Doesn’t that call for a study on how much damage is done by elderly drivers, particularly the fraction of them that are especially bad and cause multiple accidents; ideally the ones that should have their licenses yanked ASAP?

It might turn out to be an overall saving, with fewer hospital and legal costs. If a half-blind half senile codger causes a multiple pile-up, does that cost more or less than a retesting program?

Of course, the same is true for repeat drunk drivers and such.

Telling incompetent drivers not to drive will not solve the problem; most of them drive because they need to drive. The only solution is to provide alternate means of transport, ideally by designing communities around public transport. Otherwise all you get is more people driving without licenses.

I sense a lot of hand waving. I’d like to see a scientific study of accident rates and the effectiveness of tests at keeping dangerous drivers off the road. The vast majority of the bad drivers that I see on the roads are not the elderly or infirm.

You might have a point re the eldery drivers who cause accidents if it can be proven that they did, indeed, cause said accidents. As to repeat drunk driving offenders, taking their license is meaningless because they will probably continue driving without one. Come to think of it, that’s probably true for the elderly as well.

My dad has Alzheimers and for the last few months has been in a nursing home. For the last five years, his driving skills have shown a marked deterioration.

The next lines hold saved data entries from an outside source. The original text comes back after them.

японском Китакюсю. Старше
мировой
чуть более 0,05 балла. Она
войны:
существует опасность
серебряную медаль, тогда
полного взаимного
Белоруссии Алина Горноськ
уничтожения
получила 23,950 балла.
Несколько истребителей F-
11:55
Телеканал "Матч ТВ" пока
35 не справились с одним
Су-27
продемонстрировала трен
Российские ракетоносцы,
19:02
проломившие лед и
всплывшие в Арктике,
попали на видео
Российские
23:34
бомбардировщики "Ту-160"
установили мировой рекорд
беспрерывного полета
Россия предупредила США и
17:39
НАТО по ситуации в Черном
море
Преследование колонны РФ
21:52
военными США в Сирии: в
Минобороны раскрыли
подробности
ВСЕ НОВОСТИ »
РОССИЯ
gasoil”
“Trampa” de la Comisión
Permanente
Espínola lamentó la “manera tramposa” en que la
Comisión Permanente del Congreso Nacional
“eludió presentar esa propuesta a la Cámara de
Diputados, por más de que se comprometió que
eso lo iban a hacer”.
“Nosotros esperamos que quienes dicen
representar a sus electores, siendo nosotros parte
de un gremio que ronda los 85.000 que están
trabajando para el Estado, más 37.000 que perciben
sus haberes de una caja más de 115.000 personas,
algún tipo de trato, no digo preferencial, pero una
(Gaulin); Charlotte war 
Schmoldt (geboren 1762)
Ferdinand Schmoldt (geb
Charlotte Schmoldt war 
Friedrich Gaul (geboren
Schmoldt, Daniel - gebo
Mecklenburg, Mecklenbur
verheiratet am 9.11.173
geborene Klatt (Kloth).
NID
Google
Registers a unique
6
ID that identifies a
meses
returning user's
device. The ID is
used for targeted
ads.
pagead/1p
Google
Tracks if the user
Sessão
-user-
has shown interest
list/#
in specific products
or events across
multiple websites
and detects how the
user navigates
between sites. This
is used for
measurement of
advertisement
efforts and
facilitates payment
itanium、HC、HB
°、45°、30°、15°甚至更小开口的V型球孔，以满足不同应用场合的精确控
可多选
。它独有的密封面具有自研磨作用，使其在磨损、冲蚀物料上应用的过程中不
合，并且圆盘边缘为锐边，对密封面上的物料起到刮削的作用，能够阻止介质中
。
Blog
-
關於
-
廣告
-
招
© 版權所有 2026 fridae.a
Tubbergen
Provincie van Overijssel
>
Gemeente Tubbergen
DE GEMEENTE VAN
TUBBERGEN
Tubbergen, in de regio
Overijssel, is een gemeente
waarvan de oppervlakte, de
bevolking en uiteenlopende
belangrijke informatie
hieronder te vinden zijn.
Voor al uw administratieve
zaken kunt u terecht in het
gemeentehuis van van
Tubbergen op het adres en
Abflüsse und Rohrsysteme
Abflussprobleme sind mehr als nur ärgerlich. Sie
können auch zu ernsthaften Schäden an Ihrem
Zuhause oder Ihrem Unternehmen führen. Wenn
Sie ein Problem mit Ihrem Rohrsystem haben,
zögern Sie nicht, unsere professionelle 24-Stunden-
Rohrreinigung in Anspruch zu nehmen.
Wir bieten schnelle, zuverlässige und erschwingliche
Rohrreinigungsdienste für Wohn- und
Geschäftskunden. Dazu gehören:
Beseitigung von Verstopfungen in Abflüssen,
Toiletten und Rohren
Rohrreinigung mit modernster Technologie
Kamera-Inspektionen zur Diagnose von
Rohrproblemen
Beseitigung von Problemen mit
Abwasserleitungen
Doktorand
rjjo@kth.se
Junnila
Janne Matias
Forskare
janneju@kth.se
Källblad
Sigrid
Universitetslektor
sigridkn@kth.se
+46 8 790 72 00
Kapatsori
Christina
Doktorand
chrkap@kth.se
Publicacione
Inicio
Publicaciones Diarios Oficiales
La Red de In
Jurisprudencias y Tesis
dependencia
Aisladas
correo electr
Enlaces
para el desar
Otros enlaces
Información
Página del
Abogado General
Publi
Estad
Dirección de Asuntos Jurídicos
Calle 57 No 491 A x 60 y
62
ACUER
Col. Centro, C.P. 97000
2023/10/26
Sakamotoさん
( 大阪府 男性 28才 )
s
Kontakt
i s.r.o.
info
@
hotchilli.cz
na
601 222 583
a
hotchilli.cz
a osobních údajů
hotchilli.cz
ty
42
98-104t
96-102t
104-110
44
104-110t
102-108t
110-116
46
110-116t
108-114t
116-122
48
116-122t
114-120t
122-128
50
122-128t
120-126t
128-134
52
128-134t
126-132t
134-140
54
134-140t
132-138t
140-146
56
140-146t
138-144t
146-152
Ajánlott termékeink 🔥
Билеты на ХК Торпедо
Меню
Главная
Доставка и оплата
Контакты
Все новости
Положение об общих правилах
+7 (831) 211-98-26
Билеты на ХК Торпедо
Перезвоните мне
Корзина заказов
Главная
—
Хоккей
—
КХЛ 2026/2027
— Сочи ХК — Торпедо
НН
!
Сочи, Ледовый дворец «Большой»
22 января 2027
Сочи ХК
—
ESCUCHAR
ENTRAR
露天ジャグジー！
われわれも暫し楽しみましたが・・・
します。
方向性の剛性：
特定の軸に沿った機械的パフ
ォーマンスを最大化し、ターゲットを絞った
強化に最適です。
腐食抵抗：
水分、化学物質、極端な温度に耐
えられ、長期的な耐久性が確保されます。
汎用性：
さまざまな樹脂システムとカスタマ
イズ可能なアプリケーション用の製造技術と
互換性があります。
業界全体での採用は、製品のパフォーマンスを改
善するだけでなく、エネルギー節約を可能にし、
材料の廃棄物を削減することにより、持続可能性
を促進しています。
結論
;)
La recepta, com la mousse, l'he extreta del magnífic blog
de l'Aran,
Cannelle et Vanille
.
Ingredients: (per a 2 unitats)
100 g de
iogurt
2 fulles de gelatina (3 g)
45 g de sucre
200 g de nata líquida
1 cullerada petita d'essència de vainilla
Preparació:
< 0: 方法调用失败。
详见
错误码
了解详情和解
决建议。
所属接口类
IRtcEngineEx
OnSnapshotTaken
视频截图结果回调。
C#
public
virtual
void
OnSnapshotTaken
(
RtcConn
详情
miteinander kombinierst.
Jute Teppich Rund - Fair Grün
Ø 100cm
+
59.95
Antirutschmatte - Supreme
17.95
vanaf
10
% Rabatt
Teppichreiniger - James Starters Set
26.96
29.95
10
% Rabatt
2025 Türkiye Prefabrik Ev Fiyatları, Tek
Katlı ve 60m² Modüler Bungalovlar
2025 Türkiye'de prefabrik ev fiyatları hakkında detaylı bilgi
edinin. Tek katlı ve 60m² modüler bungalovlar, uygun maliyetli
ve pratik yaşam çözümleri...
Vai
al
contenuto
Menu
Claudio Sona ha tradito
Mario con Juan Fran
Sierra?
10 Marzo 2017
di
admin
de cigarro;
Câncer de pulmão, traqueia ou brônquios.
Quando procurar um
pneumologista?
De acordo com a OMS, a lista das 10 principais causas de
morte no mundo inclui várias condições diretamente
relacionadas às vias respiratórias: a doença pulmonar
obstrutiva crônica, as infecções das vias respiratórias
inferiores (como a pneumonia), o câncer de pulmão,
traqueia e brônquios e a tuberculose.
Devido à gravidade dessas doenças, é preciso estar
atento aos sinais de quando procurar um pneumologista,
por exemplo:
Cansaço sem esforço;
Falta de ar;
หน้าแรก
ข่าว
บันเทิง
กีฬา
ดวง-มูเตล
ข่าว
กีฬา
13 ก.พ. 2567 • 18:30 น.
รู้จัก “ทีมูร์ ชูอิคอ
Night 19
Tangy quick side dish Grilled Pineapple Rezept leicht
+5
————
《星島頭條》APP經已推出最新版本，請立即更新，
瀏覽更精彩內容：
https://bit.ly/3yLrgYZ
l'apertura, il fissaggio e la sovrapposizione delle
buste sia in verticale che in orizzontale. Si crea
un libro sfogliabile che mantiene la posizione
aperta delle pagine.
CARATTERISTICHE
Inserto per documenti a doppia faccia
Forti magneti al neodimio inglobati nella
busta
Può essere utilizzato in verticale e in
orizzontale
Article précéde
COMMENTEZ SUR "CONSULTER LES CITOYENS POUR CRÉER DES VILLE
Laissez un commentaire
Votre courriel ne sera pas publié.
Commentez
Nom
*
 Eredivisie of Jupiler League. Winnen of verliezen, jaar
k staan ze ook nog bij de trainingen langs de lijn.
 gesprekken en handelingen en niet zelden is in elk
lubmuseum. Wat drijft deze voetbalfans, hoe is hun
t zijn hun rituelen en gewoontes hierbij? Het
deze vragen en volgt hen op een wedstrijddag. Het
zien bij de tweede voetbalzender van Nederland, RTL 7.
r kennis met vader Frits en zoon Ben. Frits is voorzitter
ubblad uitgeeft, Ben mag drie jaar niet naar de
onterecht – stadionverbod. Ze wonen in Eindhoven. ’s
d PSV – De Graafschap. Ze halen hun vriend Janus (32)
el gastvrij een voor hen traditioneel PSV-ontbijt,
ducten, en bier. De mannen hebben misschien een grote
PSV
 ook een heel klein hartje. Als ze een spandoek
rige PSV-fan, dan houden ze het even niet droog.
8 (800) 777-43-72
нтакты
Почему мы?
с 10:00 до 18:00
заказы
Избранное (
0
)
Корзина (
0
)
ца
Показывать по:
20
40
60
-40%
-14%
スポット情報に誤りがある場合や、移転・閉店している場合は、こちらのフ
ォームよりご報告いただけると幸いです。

He was quite willful about his right to drive and our family’s efforts to hide the keys from him got pretty elaborate. Occasionally he’d find them, slip out and strand himself somewhere about five miles away and forget how he’d gotten there.

I was quite horrified when the state of Maryland renewed his driver’s license last spring, no exam required.

The plain fact is, everyone who lives long enough reaches a point where he should stop driving. My mom is fast approaching that point. Thankfully, her mental faculties are still quite intact and she knows she’ll be off the roads in another year or two.

I don’t know where the line should be drawn–65 seems a little young to me–but some kind of vision test at minimum should be required.

Here are a few actual facts for this thread (I know, a rare species on the Dope these days).

I feel that 65 is way too young but perhaps 70.

I sincerely doubt that the courts would have any problem with this “age discrimination” because it’s apparently a quite meaningful number in regard to the publics traffic safety.

Having witnessed my grandparents’ driving, and recently having to deal with my grandfather being forced to give up the keys (where we had to take his vehicles away from him), hell yes!

I’ll gladly submit to full testing every few years if it gets dangerously impaired elderly drivers off the road. Of course, as many posters have pointed out, that’s a financial and logistical impossibility.

How about this? Drivers who have been found to at fault even partially in a vehicle crash that caused a fatality need to surrender their license until retested, regardless of their age.